> **Text**:
Start of Block

Lou Reed was a disappointment, but that’s because I was expecting Rock’n’Roll Animal, and he had something else in mind, something much mellower and more introspective. He didn’t even have a guitarist with him. That is one concert I wish I could revisit with older, wiser eyes and ears. I’m sure I would now find it much more interesting. He did have an clever stage setup, with a solid wall of TVs as the back of the stage.
Heart was much better. The concert (in early August, shortly before I returned to Hampshire) was in Syracuse, the next city over; I had to take the bus. Heart rocked hard; I especially liked how they encored with Zeppelin”s “Rock’n’Roll” and Nilsson’s “Without You.” I had to leave in the middle of Dave Mason’s set to catch the bus back, but I was fine with that. He was boring (or at least, boring me).
I did also see Sonny Terry and Brownie McGhee in a small club, and thoroughly enjoyed that. I did like old time blues. Not that I had any deep appreciation of them, but I did enjoy them.

End of Block

> **Record set**:
Start of Block

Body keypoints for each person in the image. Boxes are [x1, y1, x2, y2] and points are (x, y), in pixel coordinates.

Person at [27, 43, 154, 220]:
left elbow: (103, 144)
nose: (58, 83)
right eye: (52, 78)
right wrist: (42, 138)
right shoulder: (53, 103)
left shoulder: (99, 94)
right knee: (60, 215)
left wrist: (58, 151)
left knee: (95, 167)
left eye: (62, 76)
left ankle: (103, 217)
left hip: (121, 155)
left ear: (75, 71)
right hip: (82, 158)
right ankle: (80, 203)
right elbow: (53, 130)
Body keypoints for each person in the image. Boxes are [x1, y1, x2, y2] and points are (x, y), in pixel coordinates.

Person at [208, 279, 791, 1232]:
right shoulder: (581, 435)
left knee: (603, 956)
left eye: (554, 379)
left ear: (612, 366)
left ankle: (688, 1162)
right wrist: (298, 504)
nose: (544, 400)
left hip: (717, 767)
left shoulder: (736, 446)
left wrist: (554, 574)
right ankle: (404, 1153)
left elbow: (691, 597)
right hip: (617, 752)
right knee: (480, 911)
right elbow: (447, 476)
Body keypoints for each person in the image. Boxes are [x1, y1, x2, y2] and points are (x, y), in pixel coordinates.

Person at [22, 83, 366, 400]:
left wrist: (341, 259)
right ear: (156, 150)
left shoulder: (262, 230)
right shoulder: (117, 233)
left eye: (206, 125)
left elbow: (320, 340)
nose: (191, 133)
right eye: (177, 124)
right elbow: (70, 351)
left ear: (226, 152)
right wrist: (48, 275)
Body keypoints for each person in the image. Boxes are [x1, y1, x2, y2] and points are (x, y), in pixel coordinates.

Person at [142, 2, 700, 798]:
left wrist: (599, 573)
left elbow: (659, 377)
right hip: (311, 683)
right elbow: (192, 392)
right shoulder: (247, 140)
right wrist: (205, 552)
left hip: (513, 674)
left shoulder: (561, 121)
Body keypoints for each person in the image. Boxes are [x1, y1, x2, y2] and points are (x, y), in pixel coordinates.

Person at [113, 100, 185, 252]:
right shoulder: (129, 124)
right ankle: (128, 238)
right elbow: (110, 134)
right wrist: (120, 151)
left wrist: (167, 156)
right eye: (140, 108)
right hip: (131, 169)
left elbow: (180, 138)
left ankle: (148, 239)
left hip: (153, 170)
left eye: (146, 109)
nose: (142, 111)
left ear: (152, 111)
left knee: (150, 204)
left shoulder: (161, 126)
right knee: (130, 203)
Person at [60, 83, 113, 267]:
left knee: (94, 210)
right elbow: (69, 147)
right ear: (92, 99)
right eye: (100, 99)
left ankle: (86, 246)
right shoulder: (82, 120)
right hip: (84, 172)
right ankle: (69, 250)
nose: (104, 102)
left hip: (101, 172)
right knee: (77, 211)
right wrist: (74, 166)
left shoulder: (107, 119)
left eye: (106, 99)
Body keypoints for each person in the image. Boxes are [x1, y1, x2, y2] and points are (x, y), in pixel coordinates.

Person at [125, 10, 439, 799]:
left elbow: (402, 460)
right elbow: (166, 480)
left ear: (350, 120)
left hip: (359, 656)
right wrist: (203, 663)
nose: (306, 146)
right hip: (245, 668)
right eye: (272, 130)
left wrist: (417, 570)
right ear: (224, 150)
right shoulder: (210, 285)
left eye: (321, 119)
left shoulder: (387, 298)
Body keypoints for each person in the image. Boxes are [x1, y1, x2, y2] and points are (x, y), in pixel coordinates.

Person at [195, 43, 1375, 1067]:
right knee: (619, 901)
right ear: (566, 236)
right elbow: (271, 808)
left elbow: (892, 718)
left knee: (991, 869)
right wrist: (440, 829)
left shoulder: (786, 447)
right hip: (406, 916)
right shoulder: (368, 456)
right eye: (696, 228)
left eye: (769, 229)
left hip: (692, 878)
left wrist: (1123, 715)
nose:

End of Block

> **Check your understanding**:
1. In the concert recollections above, in which city did the Heart concert take place?
2. Write out the part of the concert recollections above that opens with the words containing "Lou Reed was" and closes with "of the stage.".

> **Solutions in order**:
1. Syracuse

2.
Lou Reed was a disappointment, but that’s because I was expecting Rock’n’Roll Animal, and he had something else in mind, something much mellower and more introspective. He didn’t even have a guitarist with him. That is one concert I wish I could revisit with older, wiser eyes and ears. I’m sure I would now find it much more interesting. He did have an clever stage setup, with a solid wall of TVs as the back of the stage.